The picture here is the house we lived in:

And this next one is on a bridge over the Inn river, not the main bridge for which the city was named, but one just 100 yards from the house. The house was across the street from the church in the background. The guy in the middle is Jim O’Connell, my roomate. The one furthest from the camera lived across the hall. And yes, that’s me on the right:

In this picture I’m on the balcony of the room I shared with Jim:

The following are pictures of Innsbruck:

In November four of us took a train to Venice, and found it flooded, a common occurrence:

Over the Christmas break, a group of us took trains down to Florence, then Rome …

… and on to Brindisi, in the eastern tip of Italy, where we caught an overnight ferry to Corfu, in Greece. And on in trains to Athens, then Istanbul, and then two days on the train back from Istanbul through Bulgaria and Yogoslavia to Innsbruck.

Before the train ride, which took all night, all the next day, and then all the following night, we pooled our meager resources and gave our cash to Colm Gage, one of the group, to buy food and drink for the journey. Colm, however, arrived at the train with only apologies and reasons why not. That made for a very interesting trip, with only enough money for a few rolls. Some young men took pity on us in Yugoslavia, and shared some food.

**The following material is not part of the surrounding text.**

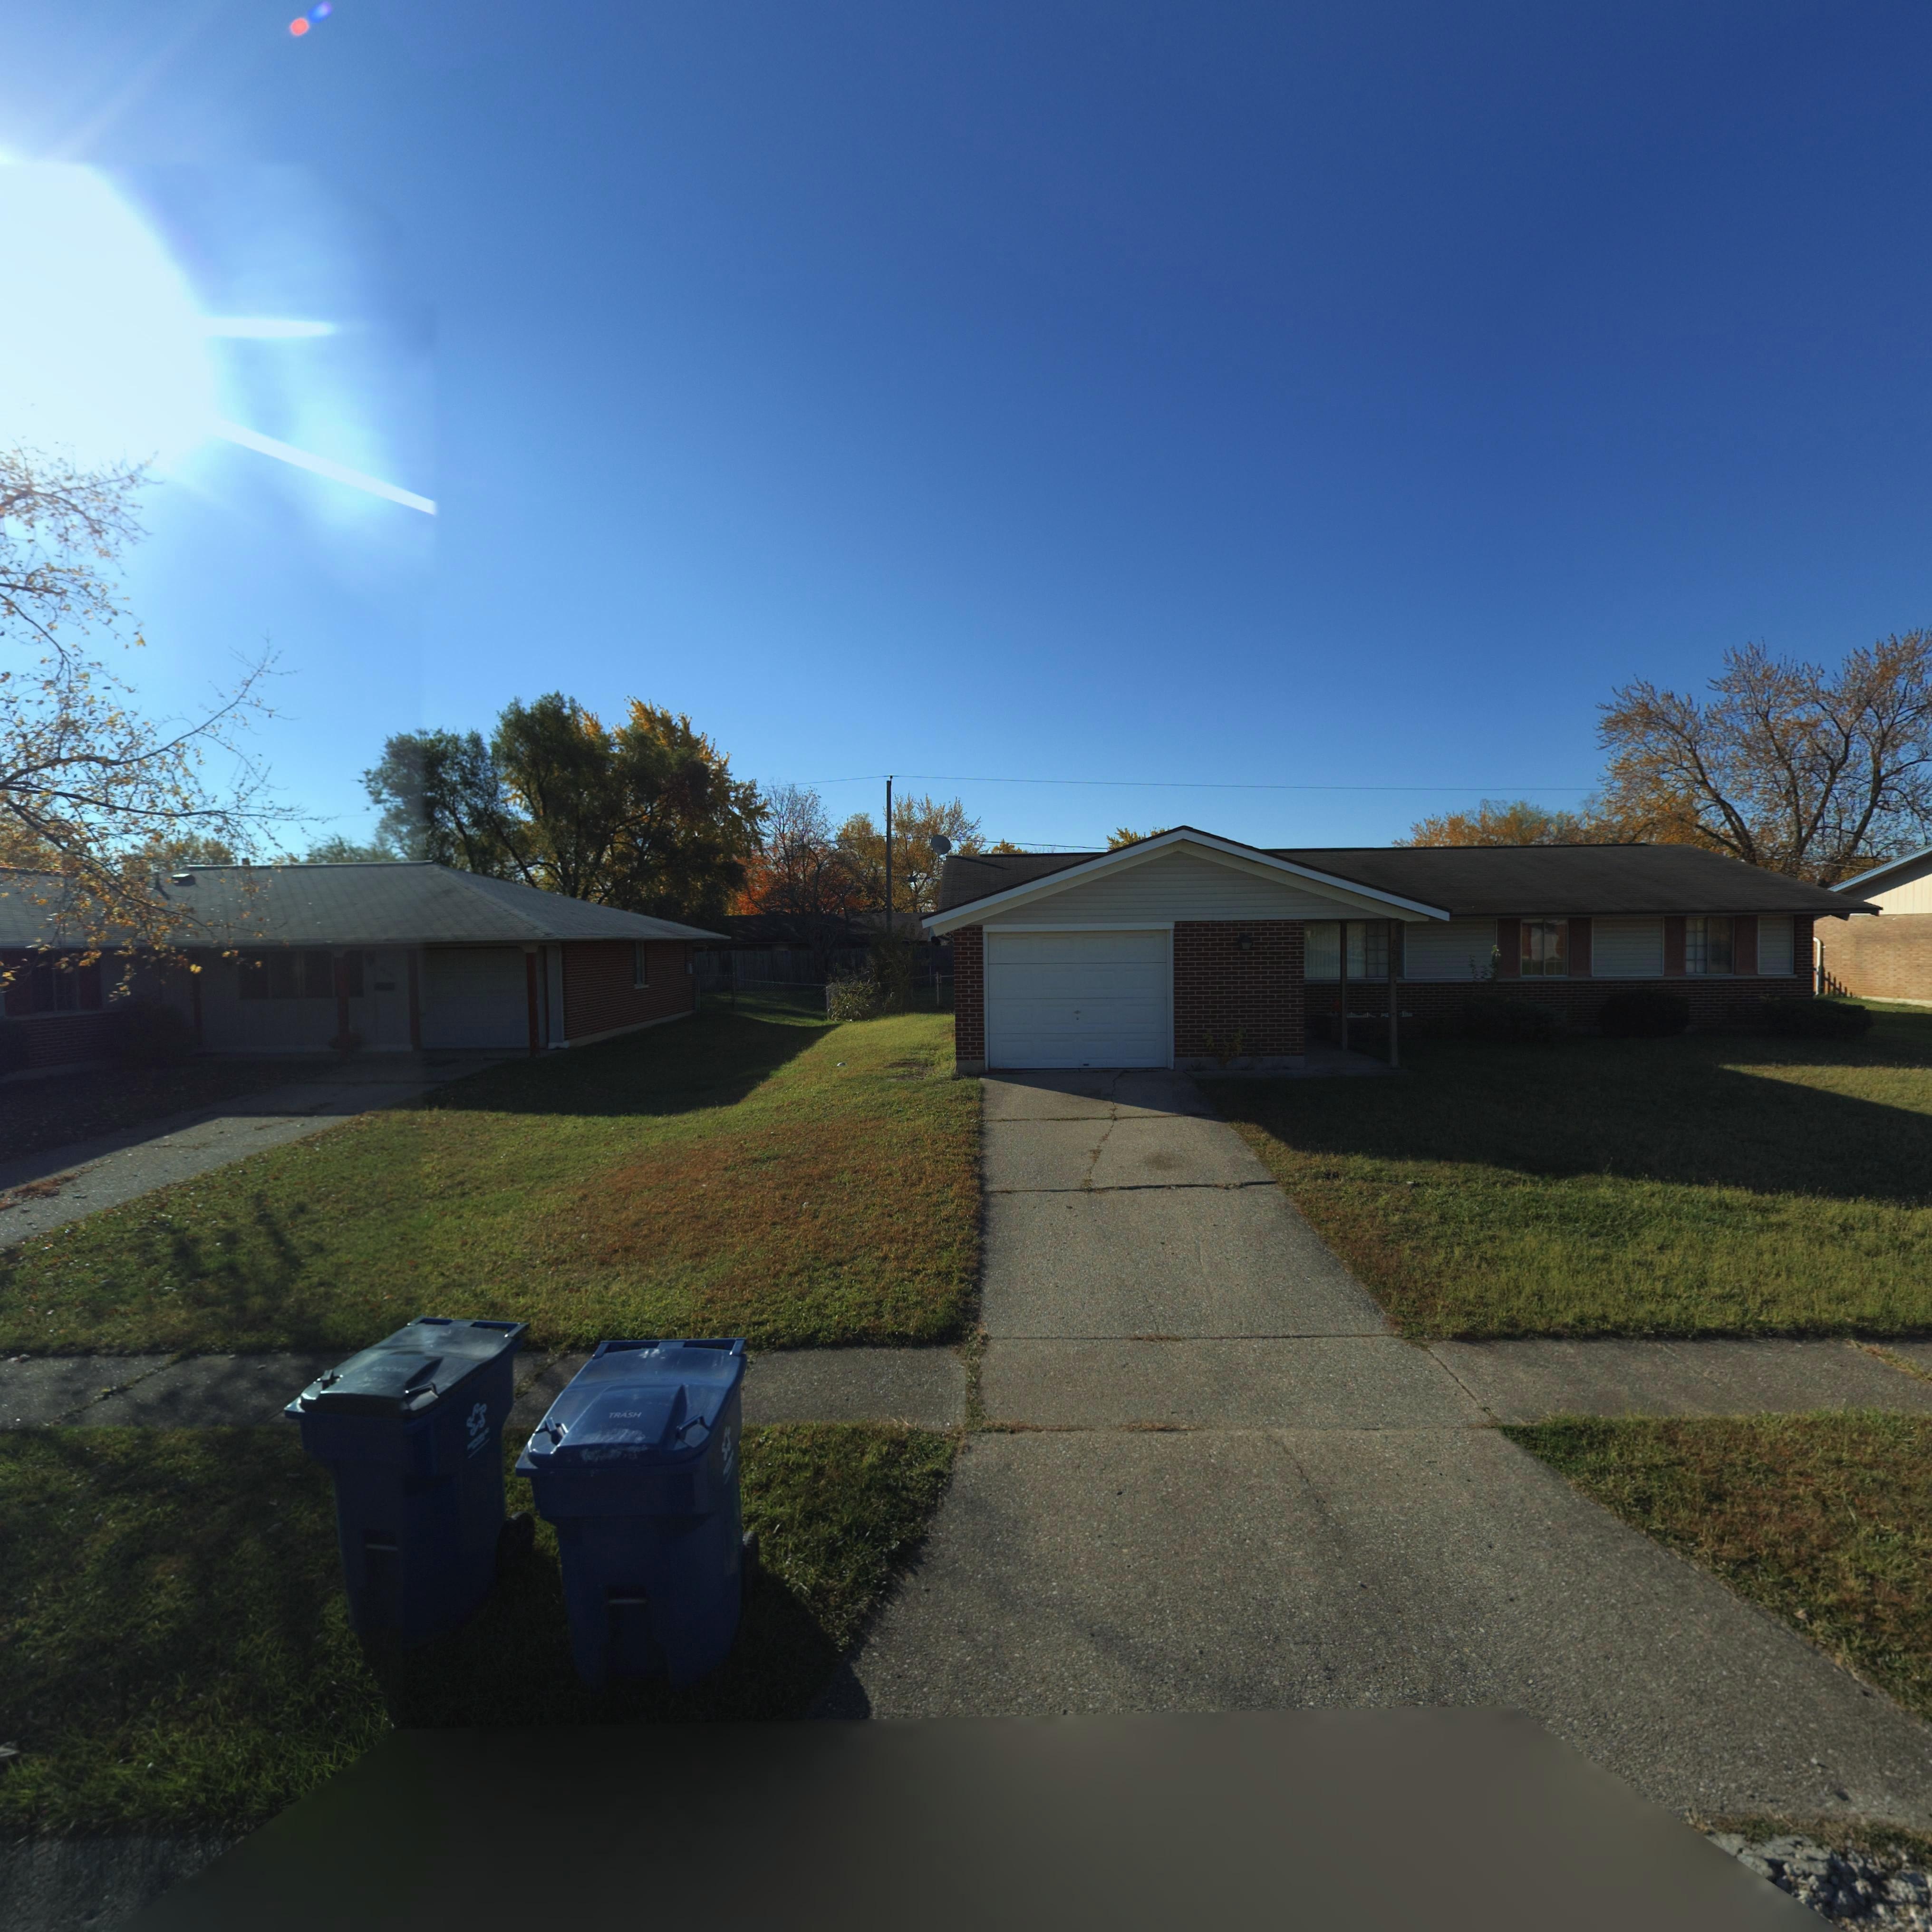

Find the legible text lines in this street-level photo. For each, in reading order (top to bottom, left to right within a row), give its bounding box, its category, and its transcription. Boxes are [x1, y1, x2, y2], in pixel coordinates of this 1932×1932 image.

[1389, 941, 1397, 974] StreetNumber: 7**2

February of that year I bought my Volkswagen, using Dad’s money, for way less than it would have cost in the US. The deal was that Europe was so cheap back then you could buy a new VW, use it for the year, ship it to the US, and sell it used in the US for considerably more than you’d paid for it new in Germany. I was the eighth in the group to do it, all the others having been quicker on the draw, which meant they got to use it all year, not just the last few months. None of us actually sold the cars to make the profit. We kept them. Mine sat at home for my third year at Notre Dame, and then my parents gave it to me for my senior year.

I picked the car up in Munich. Two days later, as I sat waiting for a red light in Innsbruck, somebody backed a car out of a diagonal parking space and dented the side. Insurance worked.

That car took me skiing every day. My friends counted 63 class days in a row that I missed class because I was up skiing, accompanied by different members of the group.

On the big spring break that year, that car took me and three friends through Germany, northern France, England, and Wales; and back.

That car also got me very close to jail for drunk driving. It was at a “green beer” (meaning fresh, just brewed, the first batches of the season) festival up the river from Innsbruck. I drove with friends. And, being young and foolish,

And it was 1968. We sat in the breakfast room together each morning, so we shared the news of Robert Kennedy being shot, and then, a few weeks later. Martin Luther King. We read about riots in the cities. We felt far away, but still, dismayed.

I spent my last two weeks in Europe alone in Paris. I’d failed to coordinate with friends. So I spent the days walking through a gorgeous summer in Paris; and the nights pretty much alone in a cheap hotel room on the West Bank, listening to windows breaking and tear gas pops and the other sounds of student riots. It wasn’t just Paris; it was also all over the US and major cities in Europe and Asia. I participated in student demonstrations in the US before and after, but in Paris, that time in 1968, I stayed inside, feeling very American. And that, in the days of the Vietnam War and police violence opposing integration, was not a good thing to be, in the left bank in Paris in the summer of 1968.